Sven Meuth, MD, University of Munster, Munster, Germany, Tim Hagenacker, MD, University Hospital Essen, Essen, Germany, Christopher Scheiner, MD, PhD, University of Tennessee, Knoxville, TN, USA, Masayuki Masuda, MD, Tokyo Medical University, Tokyo, Japan, Adrian Kielhorn, MBA, Alexion, AstraZeneca Rare Disease, Boston, MA, USA, Brian Werneburg, PhD, Alexion, AstraZeneca Rare Disease, Boston, MA, USA, Lauren Powell, MPH, Broadstreet Health Economics & Outcomes Research, Vancouver, BC, Canada, Basia Rogula, MSc, Broadstreet Health Economics & Outcomes Research, Vancouver, BC, Canada, Karissa Johnston, MSc, PhD, Broadstreet Health Economics & Outcomes Research, Vancouver, BC, Canada

Background: Matching-adjusted indirect comparisons (MAICs) can assess treatment benefits for symptom control in patients with generalized myasthenia gravis (gMG).
Objective: Building on previous comparisons of ravulizumab and efgartigimod, we performed a MAIC using mean changes from baseline in Myasthenia Gravis Activities of Daily Living (MG-ADL) scores from the CHAMPION-MG and ADAPT trials to assess the effects of these treatments on symptom control at different timepoints in patients with gMG.

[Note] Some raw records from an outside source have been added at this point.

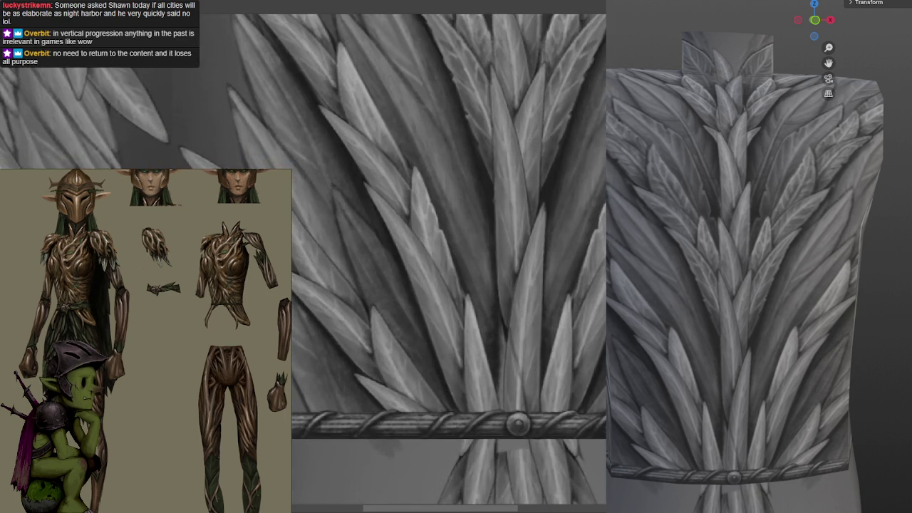
pyautogui.scroll(-2, 578, 136)
pyautogui.scroll(-1, 577, 102)
pyautogui.scroll(-1, 577, 102)
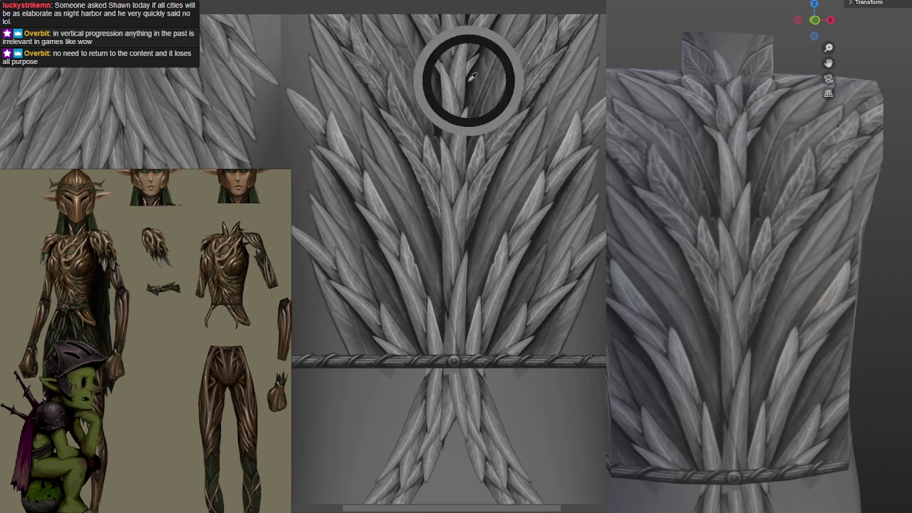
pyautogui.scroll(2, 499, 178)
pyautogui.scroll(2, 531, 281)
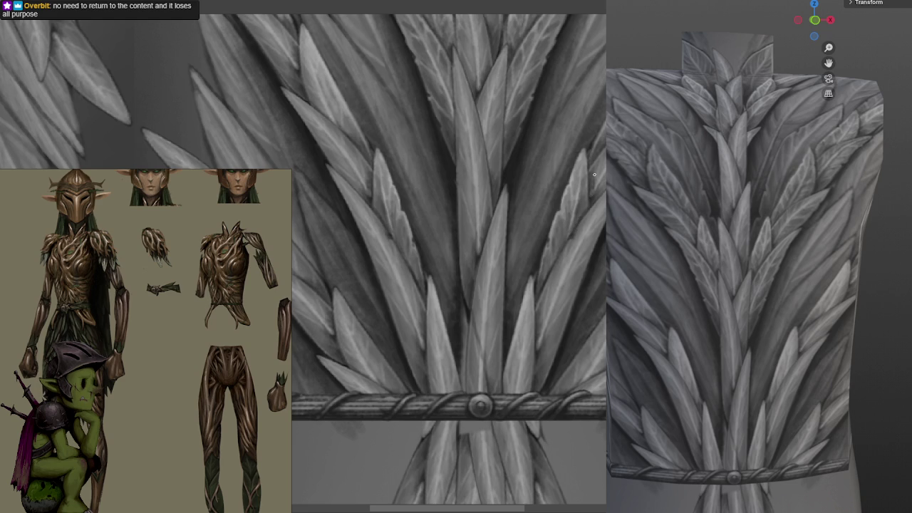
pyautogui.moveTo(347, 152); pyautogui.dragTo(320, 201)
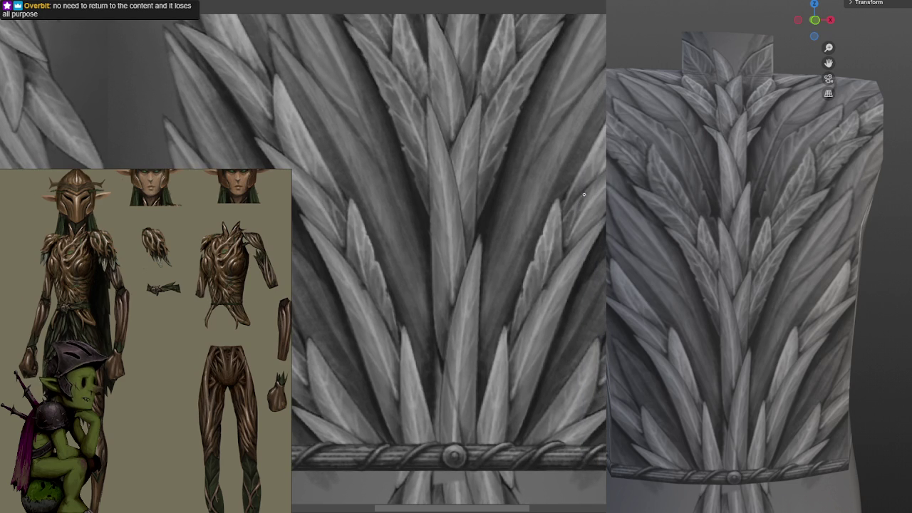
pyautogui.moveTo(583, 202); pyautogui.dragTo(608, 177)
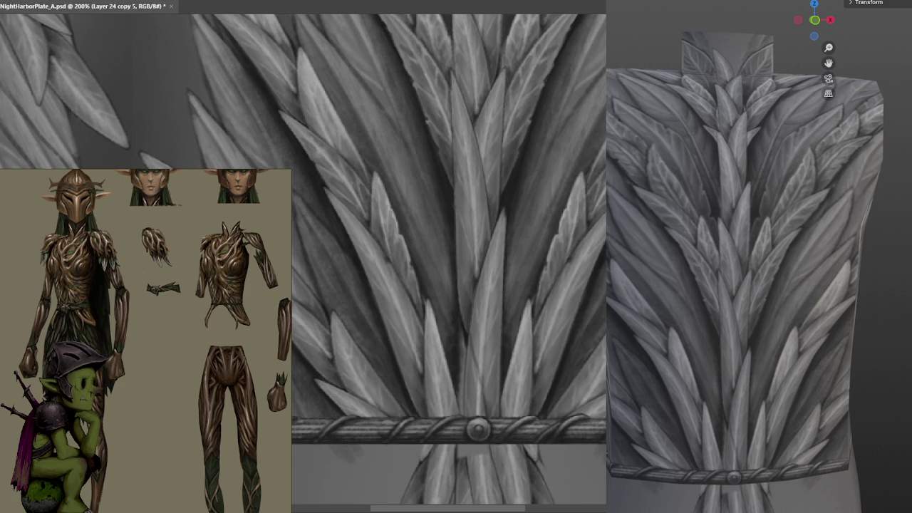
pyautogui.scroll(2, 563, 185)
pyautogui.scroll(1, 581, 213)
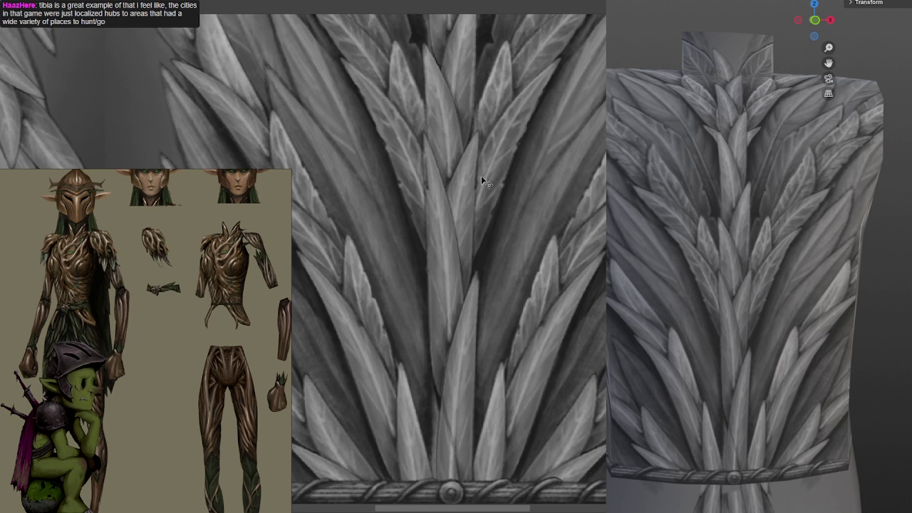
pyautogui.hscroll(3, 578, 188)
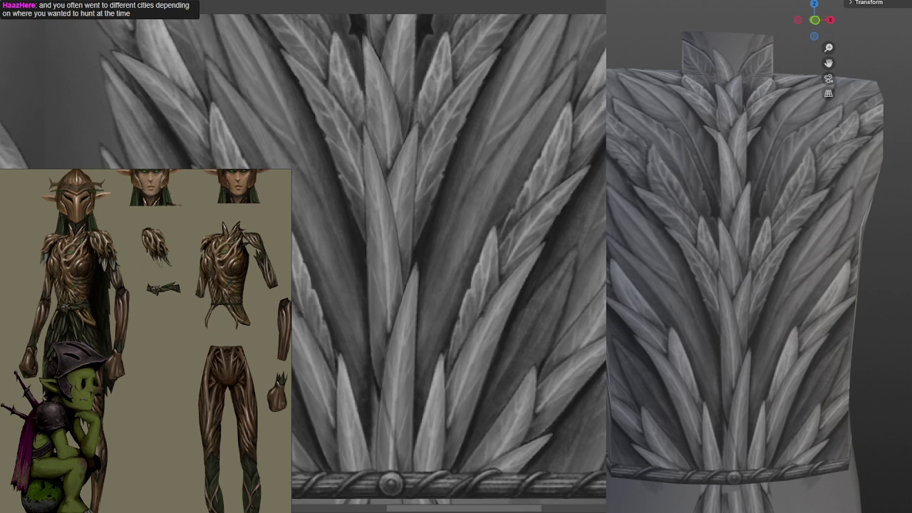
# Paint brighter vein highlights on the central spine leaves, lightening a leaf near the top.
pyautogui.moveTo(570, 100); pyautogui.dragTo(576, 157)
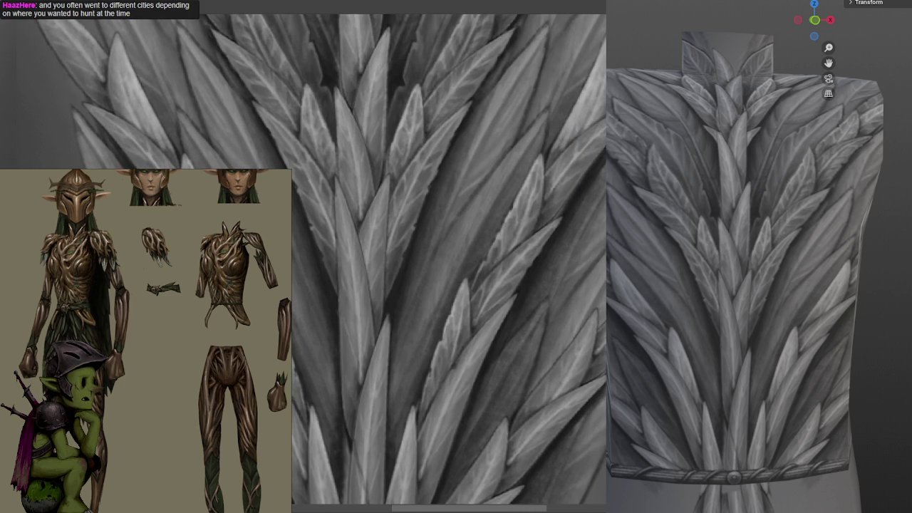
pyautogui.moveTo(459, 123); pyautogui.dragTo(463, 121)
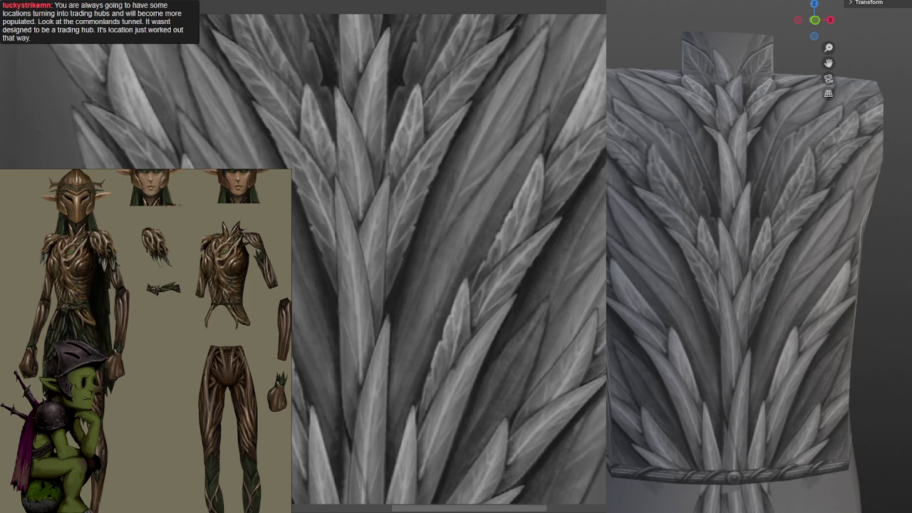
pyautogui.scroll(-2, 603, 152)
pyautogui.scroll(-2, 603, 153)
pyautogui.scroll(-1, 603, 152)
pyautogui.scroll(-2, 603, 152)
pyautogui.scroll(3, 523, 241)
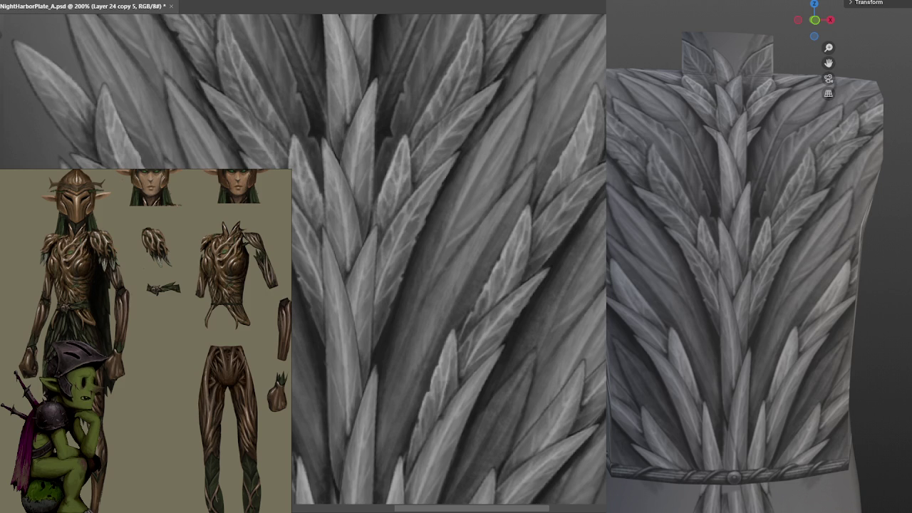
pyautogui.scroll(3, 306, 264)
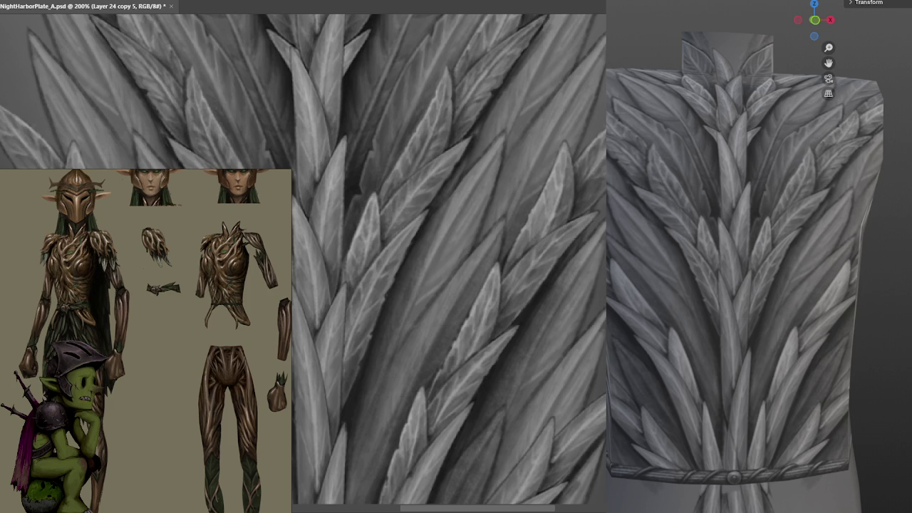
# Nudge Layer 24 copy 5 slightly up and left and commit its new position.
pyautogui.moveTo(321, 256); pyautogui.dragTo(285, 268)
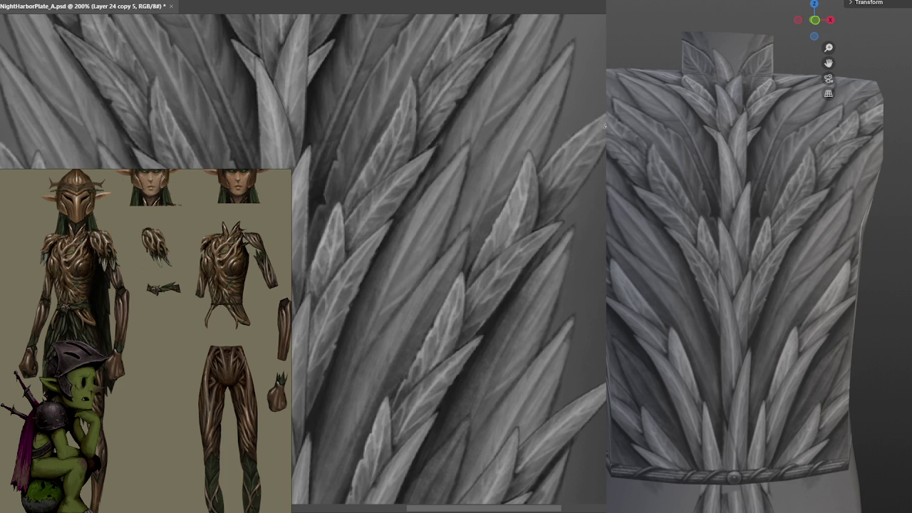
pyautogui.moveTo(570, 191); pyautogui.dragTo(566, 188)
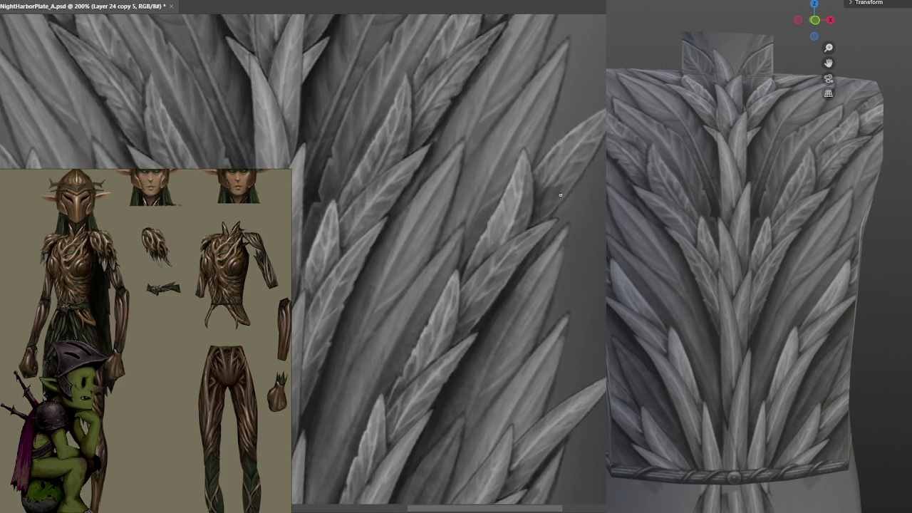
pyautogui.click(555, 194)
pyautogui.click(548, 191)
pyautogui.click(550, 187)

Methods: Individual patient-level data from CHAMPION-MG were weighted to match summary baseline characteristics from the acetylcholine receptor antibody–positive subset of patients in ADAPT at the trial-arm level. Mean changes in MG-ADL scores from baseline to different timepoints were compared, and anchored comparisons were performed at weeks 4 and 10, and at week 8 (efgartigimod) vs week 26 (ravulizumab).
Results: Patients from CHAMPION-MG (N = 175) and ADAPT (N = 129) were included, with similar baseline characteristics across both studies. Improvements in MG-ADL scores varied across timepoints and appeared to favor efgartigimod vs ravulizumab at week 4 (mean MG-ADL change from baseline, −1.6; 95% confidence interval [CI], −3.0 to −0.3). However, at week 10 (mean change from baseline, 1.0; 95% CI, −0.5 to 2.5), and at week 8 (efgartigimod) vs week 26 (ravulizumab; mean change from baseline, 1.2; 95% CI, −0.2 to 2.7), the results trended in favor of ravulizumab.
Conclusions: Outcomes from indirect comparisons of symptom control in patients with gMG treated with ravulizumab vs efgartigimod can vary depending on timepoints and matching methodology. Consistency of symptom control over a prolonged period should be considered, alongside efficacy and tolerability, when assessing treatments for gMG.
Previously presented at EAN, 2023. Meuth S, et al. Eur J Neurol. 2023;30(suppl 1):467. Reused with permission.